Since the system is perfectly insulated, the expansion will be a adiabatic process. We will first use the adiabatic relationship between P and V and then calculate the final pressure. From the final pressure and volume we will then calculate the final temperature.

Step 1

Suppose the initial volume of the gas, that is the volume of the half of the container is ${V}_{0}$ . So the final volume of the gas is $2{V}_{0}$ .

From thermodynamics, we know that, for adiabatic process, the relationship between P and V is given by

$P{V}^{\gamma{}}=constant$

$\Rightarrow{}{P}_{1}{{V}_{1}}^{\gamma{}}={P}_{2}{{V}_{2}}^{\gamma{}}$

Here $\gamma{}$ is the specific heat ratio of the gas and is given by $\gamma{}=\frac{{C}_{P}}{{C}_{v}}$ . Where ${C}_{p}$ and ${C}_{v}$ are the specific heat of the gas at constant volume and constant pressure.

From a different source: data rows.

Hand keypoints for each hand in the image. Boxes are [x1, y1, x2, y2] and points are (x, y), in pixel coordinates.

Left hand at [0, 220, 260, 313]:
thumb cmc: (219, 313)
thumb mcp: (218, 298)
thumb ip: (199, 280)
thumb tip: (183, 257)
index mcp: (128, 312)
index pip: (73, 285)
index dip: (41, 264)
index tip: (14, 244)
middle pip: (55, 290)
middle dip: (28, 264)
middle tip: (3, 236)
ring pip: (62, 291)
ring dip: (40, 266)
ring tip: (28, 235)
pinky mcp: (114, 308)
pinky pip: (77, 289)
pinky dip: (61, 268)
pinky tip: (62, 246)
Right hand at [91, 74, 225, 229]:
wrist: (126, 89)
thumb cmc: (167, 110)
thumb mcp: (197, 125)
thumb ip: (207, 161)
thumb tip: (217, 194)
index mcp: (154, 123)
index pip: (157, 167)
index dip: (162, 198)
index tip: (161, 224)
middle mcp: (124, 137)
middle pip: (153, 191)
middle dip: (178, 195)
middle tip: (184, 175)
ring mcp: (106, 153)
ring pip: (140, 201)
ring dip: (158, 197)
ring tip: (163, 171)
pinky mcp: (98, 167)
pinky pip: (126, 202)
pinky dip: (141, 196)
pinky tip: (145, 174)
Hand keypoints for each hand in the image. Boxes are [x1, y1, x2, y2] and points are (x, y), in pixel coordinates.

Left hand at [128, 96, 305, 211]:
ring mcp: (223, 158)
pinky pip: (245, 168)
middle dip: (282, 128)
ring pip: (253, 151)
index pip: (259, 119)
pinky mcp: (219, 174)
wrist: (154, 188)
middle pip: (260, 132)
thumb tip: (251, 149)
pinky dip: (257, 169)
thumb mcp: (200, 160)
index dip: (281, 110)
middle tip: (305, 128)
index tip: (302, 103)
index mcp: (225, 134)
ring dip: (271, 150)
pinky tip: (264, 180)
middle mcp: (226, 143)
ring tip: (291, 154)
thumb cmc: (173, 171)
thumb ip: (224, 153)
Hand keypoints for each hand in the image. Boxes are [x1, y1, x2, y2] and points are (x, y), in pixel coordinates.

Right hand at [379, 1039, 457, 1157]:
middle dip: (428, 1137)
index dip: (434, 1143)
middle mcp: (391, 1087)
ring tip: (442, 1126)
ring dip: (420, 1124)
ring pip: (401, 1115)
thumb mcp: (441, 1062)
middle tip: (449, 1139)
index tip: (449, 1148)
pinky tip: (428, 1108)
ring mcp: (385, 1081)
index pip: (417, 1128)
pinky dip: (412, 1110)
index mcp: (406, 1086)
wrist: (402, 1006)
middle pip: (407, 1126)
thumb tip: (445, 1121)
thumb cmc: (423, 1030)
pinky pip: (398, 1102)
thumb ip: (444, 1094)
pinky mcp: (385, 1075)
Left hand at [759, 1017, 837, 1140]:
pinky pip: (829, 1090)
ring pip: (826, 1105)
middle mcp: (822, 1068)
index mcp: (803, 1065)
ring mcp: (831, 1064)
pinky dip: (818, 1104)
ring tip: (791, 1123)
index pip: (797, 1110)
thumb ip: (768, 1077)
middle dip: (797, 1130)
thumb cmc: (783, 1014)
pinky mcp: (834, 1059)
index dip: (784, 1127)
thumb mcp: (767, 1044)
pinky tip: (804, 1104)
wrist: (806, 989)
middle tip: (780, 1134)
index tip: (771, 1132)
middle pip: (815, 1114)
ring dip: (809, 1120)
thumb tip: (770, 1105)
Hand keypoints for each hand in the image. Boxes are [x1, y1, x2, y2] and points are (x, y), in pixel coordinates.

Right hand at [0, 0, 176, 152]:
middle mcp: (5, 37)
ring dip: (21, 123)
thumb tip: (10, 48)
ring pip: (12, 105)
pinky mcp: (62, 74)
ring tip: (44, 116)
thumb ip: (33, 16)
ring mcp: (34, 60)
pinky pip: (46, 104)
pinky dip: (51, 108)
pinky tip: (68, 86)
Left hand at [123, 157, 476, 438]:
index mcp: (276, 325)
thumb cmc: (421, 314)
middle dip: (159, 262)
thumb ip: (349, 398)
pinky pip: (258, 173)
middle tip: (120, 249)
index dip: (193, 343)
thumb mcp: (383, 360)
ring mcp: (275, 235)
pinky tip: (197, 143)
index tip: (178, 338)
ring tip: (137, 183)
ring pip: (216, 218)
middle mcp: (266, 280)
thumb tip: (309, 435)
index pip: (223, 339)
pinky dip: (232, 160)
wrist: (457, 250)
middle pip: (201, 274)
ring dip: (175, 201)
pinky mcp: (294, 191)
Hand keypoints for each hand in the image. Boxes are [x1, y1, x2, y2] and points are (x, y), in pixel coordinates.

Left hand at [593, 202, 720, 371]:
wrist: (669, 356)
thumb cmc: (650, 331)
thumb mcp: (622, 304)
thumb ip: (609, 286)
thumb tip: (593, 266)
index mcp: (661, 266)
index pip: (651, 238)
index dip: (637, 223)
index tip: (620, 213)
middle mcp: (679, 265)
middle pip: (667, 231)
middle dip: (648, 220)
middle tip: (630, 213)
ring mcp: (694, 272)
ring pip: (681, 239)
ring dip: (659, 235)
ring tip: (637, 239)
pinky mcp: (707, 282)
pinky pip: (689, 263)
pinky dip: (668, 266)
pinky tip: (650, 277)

Here we have ${V}_{1}={V}_{0}$ and ${V}_{2}=2{V}_{0}$ and ${P}_{1}={P}_{0}$ . Using this values we have

${P}_{2}=\frac{{P}_{1}{{V}_{1}}^{\gamma{}}}{{{V}_{2}}^{\gamma{}}}=\frac{{P}_{0}{{V}_{0}}^{\gamma{}}}{(2{{V}_{0}}^{\gamma{}})}=\frac{{P}_{0}}{{2}^{\gamma{}}}$